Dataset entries
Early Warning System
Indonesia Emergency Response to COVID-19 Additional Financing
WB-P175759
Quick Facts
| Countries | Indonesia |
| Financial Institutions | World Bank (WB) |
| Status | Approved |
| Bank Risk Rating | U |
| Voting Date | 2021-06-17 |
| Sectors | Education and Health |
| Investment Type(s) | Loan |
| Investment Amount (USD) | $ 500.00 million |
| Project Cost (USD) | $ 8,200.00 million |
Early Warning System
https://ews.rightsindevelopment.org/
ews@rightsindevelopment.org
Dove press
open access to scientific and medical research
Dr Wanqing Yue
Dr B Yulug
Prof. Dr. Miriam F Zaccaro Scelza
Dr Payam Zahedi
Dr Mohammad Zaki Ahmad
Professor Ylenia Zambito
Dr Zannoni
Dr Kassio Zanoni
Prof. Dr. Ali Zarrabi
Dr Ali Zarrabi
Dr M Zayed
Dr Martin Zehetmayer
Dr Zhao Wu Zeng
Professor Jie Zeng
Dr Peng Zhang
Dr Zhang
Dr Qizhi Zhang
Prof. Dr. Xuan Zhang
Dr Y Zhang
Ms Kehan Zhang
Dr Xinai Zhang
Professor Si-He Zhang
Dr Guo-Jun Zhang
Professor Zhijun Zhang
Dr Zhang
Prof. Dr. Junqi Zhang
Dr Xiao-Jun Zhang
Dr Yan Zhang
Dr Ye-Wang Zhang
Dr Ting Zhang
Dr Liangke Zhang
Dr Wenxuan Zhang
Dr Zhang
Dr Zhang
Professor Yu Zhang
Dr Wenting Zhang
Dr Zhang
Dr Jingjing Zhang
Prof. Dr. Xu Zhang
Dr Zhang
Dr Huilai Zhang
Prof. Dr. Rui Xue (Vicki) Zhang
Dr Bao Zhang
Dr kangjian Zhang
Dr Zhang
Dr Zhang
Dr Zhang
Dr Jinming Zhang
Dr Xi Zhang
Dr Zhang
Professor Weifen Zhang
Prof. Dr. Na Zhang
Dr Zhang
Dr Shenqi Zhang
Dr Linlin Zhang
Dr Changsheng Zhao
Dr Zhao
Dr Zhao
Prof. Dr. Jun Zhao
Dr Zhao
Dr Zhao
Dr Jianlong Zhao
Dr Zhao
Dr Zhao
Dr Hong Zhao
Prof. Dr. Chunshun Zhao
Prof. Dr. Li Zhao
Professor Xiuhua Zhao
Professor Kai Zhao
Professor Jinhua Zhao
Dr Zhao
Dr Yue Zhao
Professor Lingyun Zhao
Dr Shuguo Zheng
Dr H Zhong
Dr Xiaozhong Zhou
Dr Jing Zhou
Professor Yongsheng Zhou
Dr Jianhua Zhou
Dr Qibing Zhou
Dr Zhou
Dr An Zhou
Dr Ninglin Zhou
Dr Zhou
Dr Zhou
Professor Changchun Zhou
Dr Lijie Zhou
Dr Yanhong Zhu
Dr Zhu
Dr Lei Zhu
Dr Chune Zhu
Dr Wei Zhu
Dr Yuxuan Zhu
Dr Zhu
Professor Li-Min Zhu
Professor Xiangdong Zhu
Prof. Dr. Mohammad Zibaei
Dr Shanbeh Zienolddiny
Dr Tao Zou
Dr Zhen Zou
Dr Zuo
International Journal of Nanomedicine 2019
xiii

--

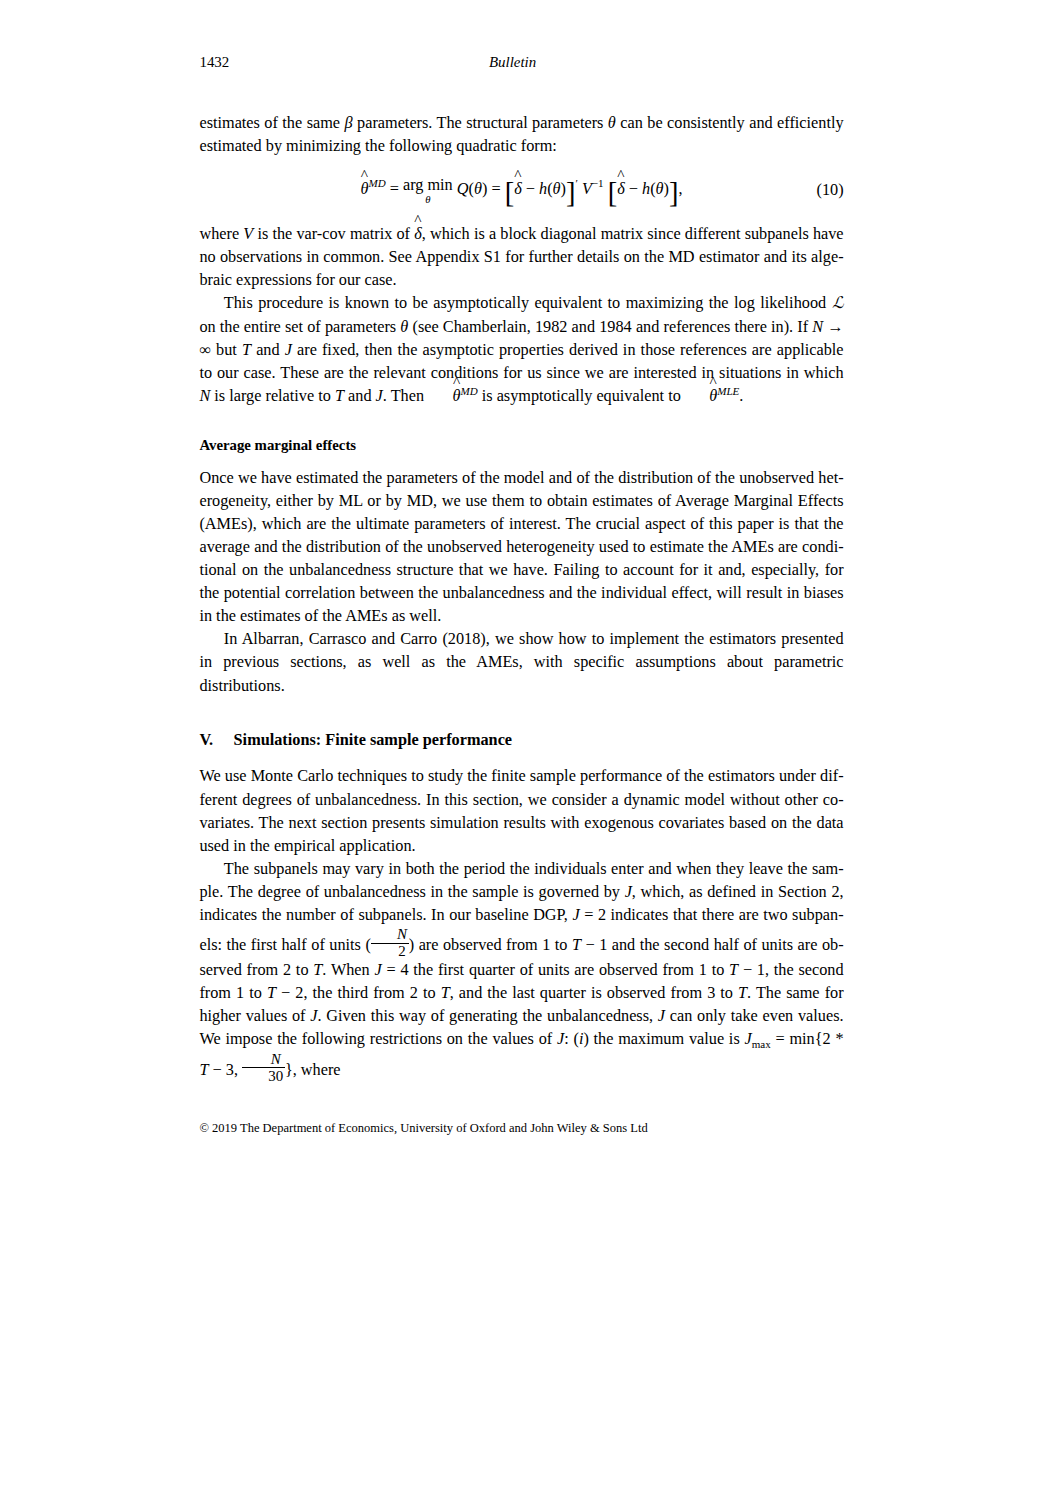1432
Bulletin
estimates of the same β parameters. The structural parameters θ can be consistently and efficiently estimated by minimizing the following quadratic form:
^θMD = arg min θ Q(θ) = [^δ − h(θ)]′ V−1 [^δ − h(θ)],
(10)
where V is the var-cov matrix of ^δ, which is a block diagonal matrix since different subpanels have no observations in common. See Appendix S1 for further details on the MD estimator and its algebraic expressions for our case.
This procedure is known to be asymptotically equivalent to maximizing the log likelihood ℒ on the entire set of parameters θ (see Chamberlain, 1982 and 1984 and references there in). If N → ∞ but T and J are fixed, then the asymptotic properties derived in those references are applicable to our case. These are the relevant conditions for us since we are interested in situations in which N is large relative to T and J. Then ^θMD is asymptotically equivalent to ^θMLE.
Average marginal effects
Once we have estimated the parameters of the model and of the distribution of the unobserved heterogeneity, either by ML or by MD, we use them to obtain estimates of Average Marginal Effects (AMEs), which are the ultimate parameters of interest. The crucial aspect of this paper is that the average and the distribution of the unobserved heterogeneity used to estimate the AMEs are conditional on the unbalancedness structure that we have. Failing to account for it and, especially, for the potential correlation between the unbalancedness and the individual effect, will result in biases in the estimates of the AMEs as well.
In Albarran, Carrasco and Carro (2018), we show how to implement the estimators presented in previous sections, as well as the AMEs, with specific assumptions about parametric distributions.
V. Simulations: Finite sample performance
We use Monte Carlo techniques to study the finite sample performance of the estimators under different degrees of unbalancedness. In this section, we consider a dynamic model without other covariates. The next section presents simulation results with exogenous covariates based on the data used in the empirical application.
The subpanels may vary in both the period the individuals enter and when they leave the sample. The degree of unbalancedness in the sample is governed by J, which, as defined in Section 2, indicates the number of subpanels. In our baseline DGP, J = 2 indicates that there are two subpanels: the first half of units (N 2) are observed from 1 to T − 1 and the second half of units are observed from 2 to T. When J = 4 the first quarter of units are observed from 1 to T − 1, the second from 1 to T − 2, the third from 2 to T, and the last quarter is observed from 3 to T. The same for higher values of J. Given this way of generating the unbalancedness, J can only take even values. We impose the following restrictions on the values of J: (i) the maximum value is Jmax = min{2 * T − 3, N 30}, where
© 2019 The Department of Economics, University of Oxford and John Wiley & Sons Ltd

* _Work instruction_: Your task is to restate, word for word, only those lines above that fall between the line holding "Dr Shuguo Zheng" and the line holding "Prof. Dr. Mohammad Zibaei", inclusive.

* _Solution for this problem_:
Dr Shuguo Zheng
Dr H Zhong
Dr Xiaozhong Zhou
Dr Jing Zhou
Professor Yongsheng Zhou
Dr Jianhua Zhou
Dr Qibing Zhou
Dr Zhou
Dr An Zhou
Dr Ninglin Zhou
Dr Zhou
Dr Zhou
Professor Changchun Zhou
Dr Lijie Zhou
Dr Yanhong Zhu
Dr Zhu
Dr Lei Zhu
Dr Chune Zhu
Dr Wei Zhu
Dr Yuxuan Zhu
Dr Zhu
Professor Li-Min Zhu
Professor Xiangdong Zhu
Prof. Dr. Mohammad Zibaei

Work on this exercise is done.